→ **TASK DIRECTIONS**:
Find the word "companies" in the listing below. Copy every line that has it.

→ **RECORDS FOR THIS TASK**:

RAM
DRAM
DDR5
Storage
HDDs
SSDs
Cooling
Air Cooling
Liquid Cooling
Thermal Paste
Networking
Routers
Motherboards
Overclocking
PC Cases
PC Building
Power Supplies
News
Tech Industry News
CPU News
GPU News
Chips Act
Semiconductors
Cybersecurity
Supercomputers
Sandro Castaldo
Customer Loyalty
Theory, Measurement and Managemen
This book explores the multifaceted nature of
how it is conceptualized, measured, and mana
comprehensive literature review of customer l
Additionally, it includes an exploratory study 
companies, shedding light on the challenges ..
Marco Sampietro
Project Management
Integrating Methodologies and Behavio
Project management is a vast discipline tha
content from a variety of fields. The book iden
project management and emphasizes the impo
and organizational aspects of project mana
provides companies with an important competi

→ **EXERCISE ANSWER**:
companies, shedding light on the challenges ..
provides companies with an important competi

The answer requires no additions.